The main decisions, among many others, that stay exclusively with the physicians are things like setting purely medical practice policies and what gets included in patient medical records. For the MSO, their decision making authority can surround selecting administrative staff, equipment provision, and providing the clinic space (among certain others).
The MSO’s compensation cannot just be whatever the parties decide under the MSO agreement. In California, pursuant to Business and Professions Code 650,
“. . . the offer, delivery, receipt, or acceptance by any person licensed under this division . . . of any rebate, refund, commission, preference, patronage dividend, discount, or other consideration, whether in the form of money or otherwise, as compensation or inducement for referring patients, clients, or customers to any person, irrespective of any membership, proprietary interest, or co-ownership in or with any person to whom these patients, clients, or customers are referred is unlawful. . . . The payment or receipt of consideration for services other than the referral of patients which is based on a percentage of gross revenue or similar type of contractual arrangement shall not be unlawful if the consideration is commensurate with the value of the services furnished or with the fair rental value of any premises or equipment leased or provided by the recipient to the payer.”
Translation, the compensation paid to the MSO can only be for management services rendered, and it can be a percentage of gross profits (under some instances) but it must reflect the actual, fair market value of the services/equipment/facilities provided. Whether an MSO has a fee-splitting problem is another fact-based inquiry that hinges entirely on the content of the MSO agreement and practice of the parties. That said, the use of any profit sharing could immediately raise red flags with California regulators no matter what.
The MSO’s main revenue driver is the service fees it charges to the physicians — typically, rather than directly to patients to avoid the appearance of unlawful fee splitting or too much control — as consideration for the management services. This means that the MSO agreement between the MSO and the physicians is key, and the MSO typically is going to want a lengthier term with few termination rights as a result.
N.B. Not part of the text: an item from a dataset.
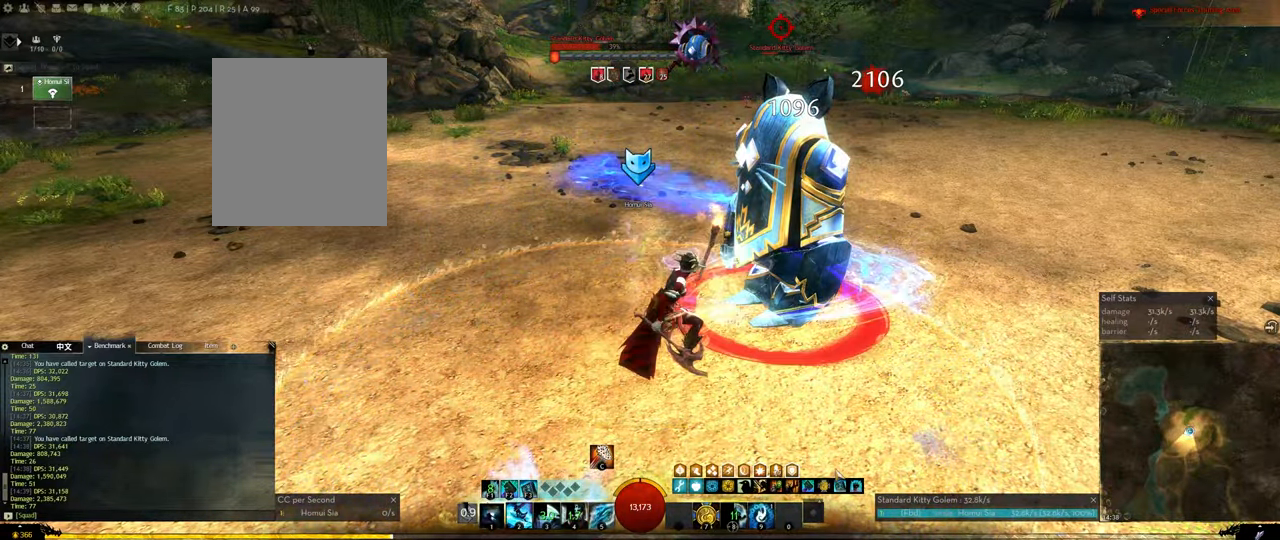
{"keys": [], "events": [[184, "1", "up"], [317, "2", "down"], [367, "2", "up"], [450, "2", "down"], [500, "2", "up"]]}
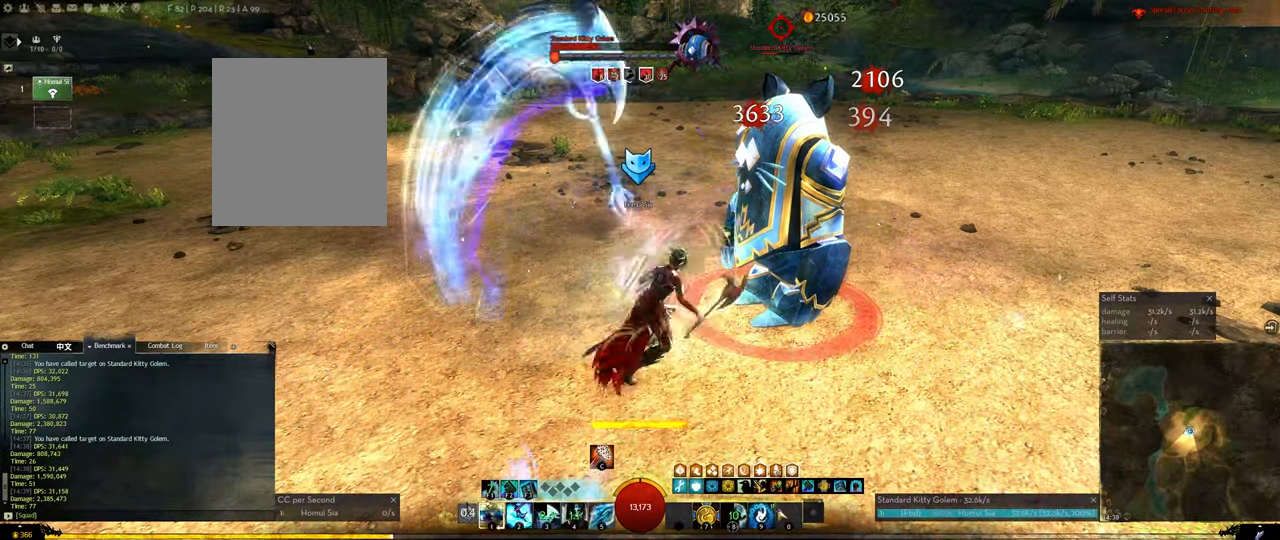
{"keys": [], "events": [[50, "2", "down"], [100, "2", "up"], [200, "2", "down"], [284, "2", "up"]]}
Ketamine infusions up the ante here for the MSOs (and the physicians) where ketamine’s off label administration is a bit of a wild west situation (see here), and the MSO will have to heavily rely on the physicians when it comes to compliance with outpatient health and safety regulations around these particular treatments. Physicians’ failure to compliantly and responsibly administer ketamine infusion treatments to patients can put the physicians at great risk for civil claims, administrative fines and penalties (including loss of licensure to practice). Even criminal prosecution is a possibility, for physicians and also the MSO as a participant or supporter (or aider/abettor) of that conduct.
Without a doubt an MSO set-up with physicians around ketamine infusions can be incredibly successful. However, if structured incorrectly, it can also be a complete regulatory and legal disaster in more ways than one for both sides. It’s important to understand the requirements and structure the relationship correctly from the outset.